Anti-migrant protesters in South Africa escalated their campaign on Thursday, going door-to-door in townships to drag suspected undocumented foreigners from their homes and hand them to police. In Alexandra, a densely populated township on the northeastern edge of Johannesburg, groups of men carrying sticks broke down doors and entered houses where they believed undocumented migrants were sheltering. Similar marches took place in Soweto, another major Johannesburg township, and in the coastal city of Durban, marking a significant shift in tactics from mass demonstrations toward targeted neighbourhood searches.

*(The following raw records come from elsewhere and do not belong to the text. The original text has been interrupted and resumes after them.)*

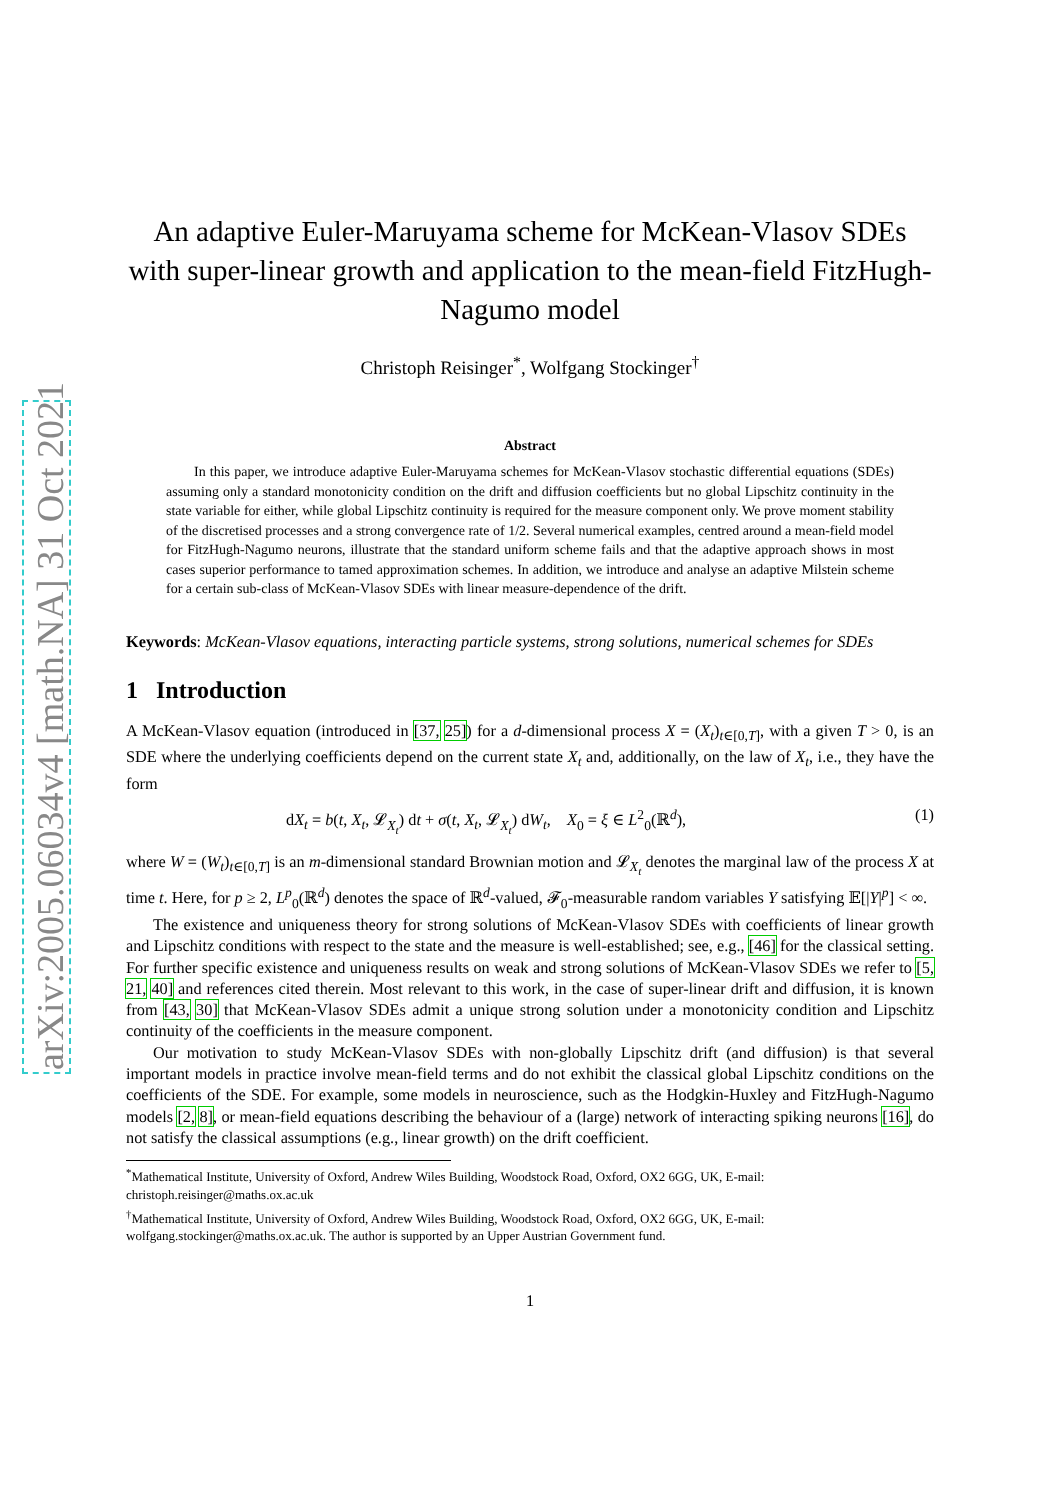arXiv:2005.06034v4 [math.NA] 31 Oct 2021
An adaptive Euler-Maruyama scheme for McKean-Vlasov SDEs with super-linear growth and application to the mean-field FitzHugh-Nagumo model
Christoph Reisinger<sup>*</sup>, Wolfgang Stockinger<sup>†</sup>
Abstract
In this paper, we introduce adaptive Euler-Maruyama schemes for McKean-Vlasov stochastic differential equations (SDEs) assuming only a standard monotonicity condition on the drift and diffusion coefficients but no global Lipschitz continuity in the state variable for either, while global Lipschitz continuity is required for the measure component only. We prove moment stability of the discretised processes and a strong convergence rate of 1/2. Several numerical examples, centred around a mean-field model for FitzHugh-Nagumo neurons, illustrate that the standard uniform scheme fails and that the adaptive approach shows in most cases superior performance to tamed approximation schemes. In addition, we introduce and analyse an adaptive Milstein scheme for a certain sub-class of McKean-Vlasov SDEs with linear measure-dependence of the drift.
Keywords: McKean-Vlasov equations, interacting particle systems, strong solutions, numerical schemes for SDEs
1 Introduction
A McKean-Vlasov equation (introduced in [37, 25]) for a d-dimensional process X = (X<sub>t</sub>)<sub>t∈[0,T]</sub>, with a given T > 0, is an SDE where the underlying coefficients depend on the current state X<sub>t</sub> and, additionally, on the law of X<sub>t</sub>, i.e., they have the form
dX<sub>t</sub> = b(t, X<sub>t</sub>, 𝓛<sub>X<sub>t</sub></sub>) dt + σ(t, X<sub>t</sub>, 𝓛<sub>X<sub>t</sub></sub>) dW<sub>t</sub>, X<sub>0</sub> = ξ ∈ L<sup>2</sup><sub>0</sub>(ℝ<sup>d</sup>), (1)
where W = (W<sub>t</sub>)<sub>t∈[0,T]</sub> is an m-dimensional standard Brownian motion and 𝓛<sub>X<sub>t</sub></sub> denotes the marginal law of the process X at time t. Here, for p ≥ 2, L<sup>p</sup><sub>0</sub>(ℝ<sup>d</sup>) denotes the space of ℝ<sup>d</sup>-valued, 𝓕<sub>0</sub>-measurable random variables Y satisfying 𝔼[|Y|<sup>p</sup>] < ∞.
The existence and uniqueness theory for strong solutions of McKean-Vlasov SDEs with coefficients of linear growth and Lipschitz conditions with respect to the state and the measure is well-established; see, e.g., [46] for the classical setting. For further specific existence and uniqueness results on weak and strong solutions of McKean-Vlasov SDEs we refer to [5, 21, 40] and references cited therein. Most relevant to this work, in the case of super-linear drift and diffusion, it is known from [43, 30] that McKean-Vlasov SDEs admit a unique strong solution under a monotonicity condition and Lipschitz continuity of the coefficients in the measure component.
Our motivation to study McKean-Vlasov SDEs with non-globally Lipschitz drift (and diffusion) is that several important models in practice involve mean-field terms and do not exhibit the classical global Lipschitz conditions on the coefficients of the SDE. For example, some models in neuroscience, such as the Hodgkin-Huxley and FitzHugh-Nagumo models [2, 8], or mean-field equations describing the behaviour of a (large) network of interacting spiking neurons [16], do not satisfy the classical assumptions (e.g., linear growth) on the drift coefficient.
<sup>*</sup> Mathematical Institute, University of Oxford, Andrew Wiles Building, Woodstock Road, Oxford, OX2 6GG, UK, E-mail: christoph.reisinger@maths.ox.ac.uk
<sup>†</sup> Mathematical Institute, University of Oxford, Andrew Wiles Building, Woodstock Road, Oxford, OX2 6GG, UK, E-mail: wolfgang.stockinger@maths.ox.ac.uk. The author is supported by an Upper Austrian Government fund.
1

The action follows months of often violent anti-immigrant demonstrations and an unofficial deadline of 30 June, set by protest groups, by which all undocumented foreigners were told to leave the country. The movement is led in part by the organisation March and March, whose leader Jacinta Ngobese-Zuma has insisted the campaign is not xenophobic and has pledged weekly protests every Thursday until the government responds to its demands. Community leaders in Alexandra and Soweto cited South Africa's unemployment rate, which exceeds 30 per cent, and what they describe as inadequate border controls as driving public frustration. "The pie is now too small to share," said Soweto community leader Portia Zulu. However, even some figures sympathetic to the protests drew a line at Thursday's scenes: Alexandra community leader Musa Mabiko said the march had "got out of hand" and needed to stop immediately, while at least one local described the scenes as more akin to vandalism than protest.

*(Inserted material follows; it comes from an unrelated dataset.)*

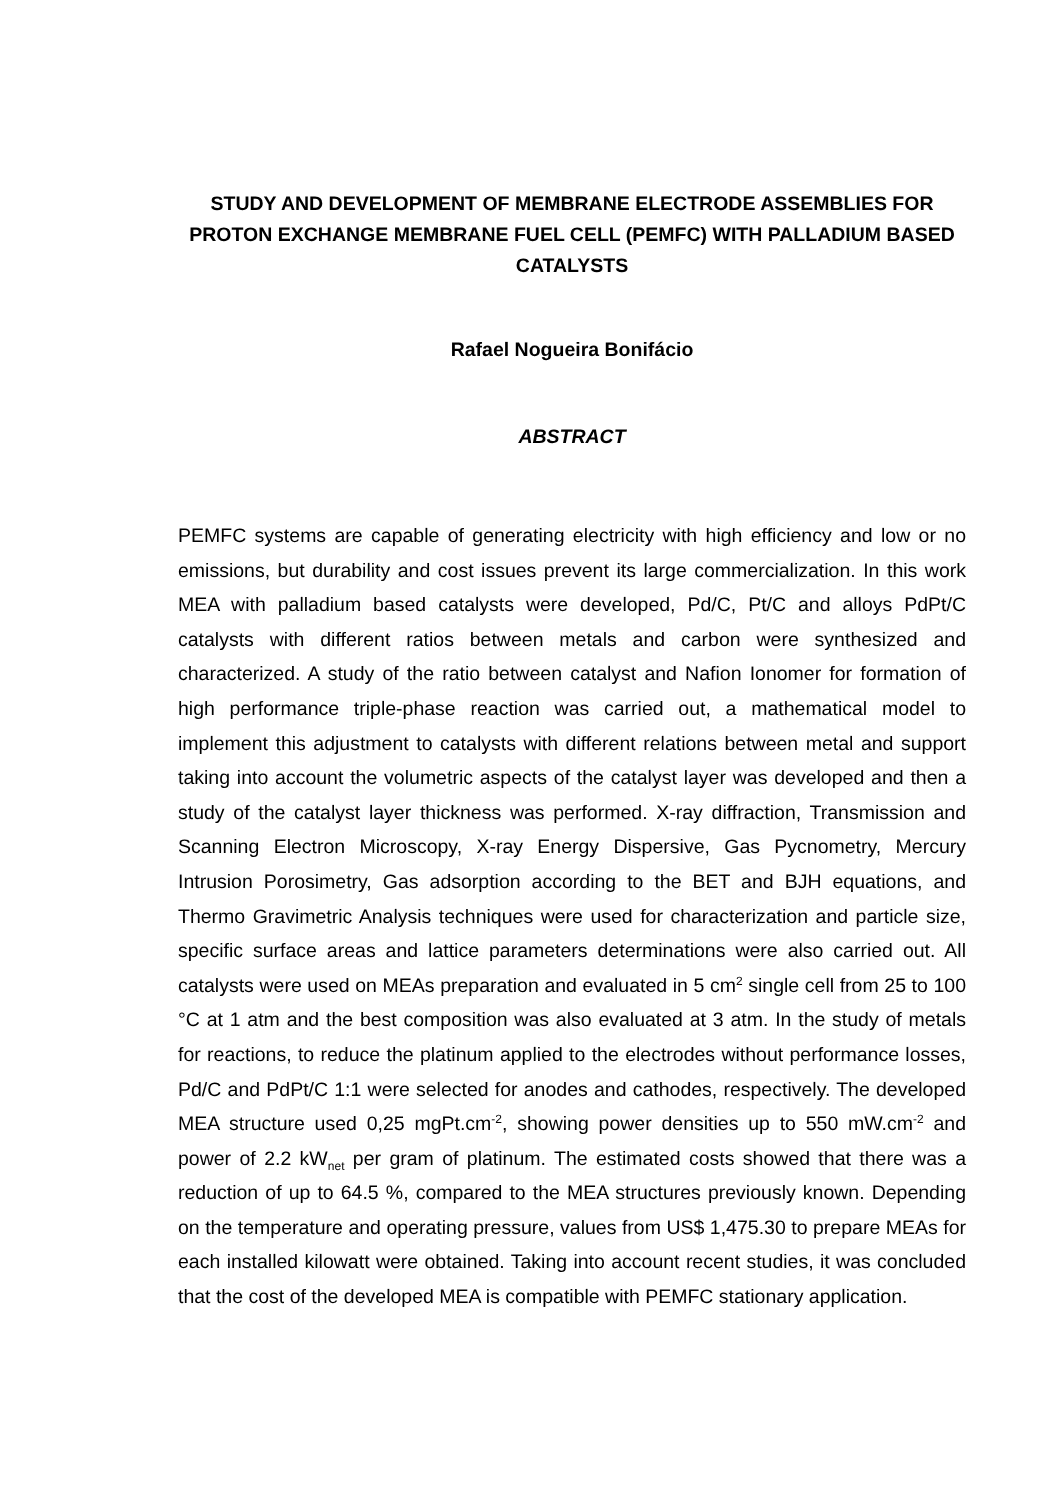STUDY AND DEVELOPMENT OF MEMBRANE ELECTRODE ASSEMBLIES FOR PROTON EXCHANGE MEMBRANE FUEL CELL (PEMFC) WITH PALLADIUM BASED CATALYSTS
Rafael Nogueira Bonifácio
ABSTRACT
PEMFC systems are capable of generating electricity with high efficiency and low or no emissions, but durability and cost issues prevent its large commercialization. In this work MEA with palladium based catalysts were developed, Pd/C, Pt/C and alloys PdPt/C catalysts with different ratios between metals and carbon were synthesized and characterized. A study of the ratio between catalyst and Nafion Ionomer for formation of high performance triple-phase reaction was carried out, a mathematical model to implement this adjustment to catalysts with different relations between metal and support taking into account the volumetric aspects of the catalyst layer was developed and then a study of the catalyst layer thickness was performed. X-ray diffraction, Transmission and Scanning Electron Microscopy, X-ray Energy Dispersive, Gas Pycnometry, Mercury Intrusion Porosimetry, Gas adsorption according to the BET and BJH equations, and Thermo Gravimetric Analysis techniques were used for characterization and particle size, specific surface areas and lattice parameters determinations were also carried out. All catalysts were used on MEAs preparation and evaluated in 5 cm<sup>2</sup> single cell from 25 to 100 °C at 1 atm and the best composition was also evaluated at 3 atm. In the study of metals for reactions, to reduce the platinum applied to the electrodes without performance losses, Pd/C and PdPt/C 1:1 were selected for anodes and cathodes, respectively. The developed MEA structure used 0,25 mgPt.cm<sup>-2</sup>, showing power densities up to 550 mW.cm<sup>-2</sup> and power of 2.2 kW<sub>net</sub> per gram of platinum. The estimated costs showed that there was a reduction of up to 64.5 %, compared to the MEA structures previously known. Depending on the temperature and operating pressure, values from US$ 1,475.30 to prepare MEAs for each installed kilowatt were obtained. Taking into account recent studies, it was concluded that the cost of the developed MEA is compatible with PEMFC stationary application.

South Africa hosts more than three million foreign nationals, roughly five per cent of its population, drawn largely from neighbouring and regional countries including Zimbabwe, Mozambique, Malawi, Nigeria, and Ghana. Thousands of people from those nations have fled South Africa in recent weeks. Nigeria, which has already repatriated some of its citizens, said this week that conditions for foreigners in the country are deteriorating.

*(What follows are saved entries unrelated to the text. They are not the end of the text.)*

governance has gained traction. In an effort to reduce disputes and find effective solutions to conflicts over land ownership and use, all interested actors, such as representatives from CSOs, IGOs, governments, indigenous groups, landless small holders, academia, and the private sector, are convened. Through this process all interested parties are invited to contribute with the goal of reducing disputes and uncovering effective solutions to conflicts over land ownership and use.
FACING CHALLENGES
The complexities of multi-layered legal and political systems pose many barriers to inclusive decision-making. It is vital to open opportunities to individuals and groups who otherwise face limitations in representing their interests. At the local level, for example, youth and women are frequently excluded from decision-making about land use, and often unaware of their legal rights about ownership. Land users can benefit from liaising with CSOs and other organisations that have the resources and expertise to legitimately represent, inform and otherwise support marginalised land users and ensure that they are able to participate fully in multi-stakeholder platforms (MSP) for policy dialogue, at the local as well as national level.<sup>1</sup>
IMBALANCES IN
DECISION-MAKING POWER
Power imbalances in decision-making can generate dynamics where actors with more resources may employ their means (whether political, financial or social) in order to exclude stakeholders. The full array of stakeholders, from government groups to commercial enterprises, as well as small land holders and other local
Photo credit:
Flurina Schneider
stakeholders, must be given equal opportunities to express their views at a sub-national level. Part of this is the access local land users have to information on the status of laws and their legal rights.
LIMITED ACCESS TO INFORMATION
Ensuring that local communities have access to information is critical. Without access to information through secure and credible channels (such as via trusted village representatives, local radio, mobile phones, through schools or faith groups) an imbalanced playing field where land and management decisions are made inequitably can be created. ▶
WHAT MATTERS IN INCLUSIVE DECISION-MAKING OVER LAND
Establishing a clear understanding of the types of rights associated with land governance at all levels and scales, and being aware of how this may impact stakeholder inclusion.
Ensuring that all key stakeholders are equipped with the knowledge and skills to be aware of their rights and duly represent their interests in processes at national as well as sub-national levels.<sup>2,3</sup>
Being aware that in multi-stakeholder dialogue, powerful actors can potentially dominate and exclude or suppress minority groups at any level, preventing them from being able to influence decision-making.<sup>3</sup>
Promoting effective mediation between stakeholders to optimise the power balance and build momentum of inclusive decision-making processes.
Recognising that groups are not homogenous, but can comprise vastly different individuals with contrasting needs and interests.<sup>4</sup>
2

The escalation raises serious concerns about public order and the safety of migrant communities. While protesters represent a relatively small number of people, their new strategy of singling out individual homes in low-income neighbourhoods amplifies the threat felt by foreign nationals and puts pressure on the South African government to respond — both to the demonstrators' demands for stricter enforcement and to international calls to protect vulnerable residents from vigilante violence.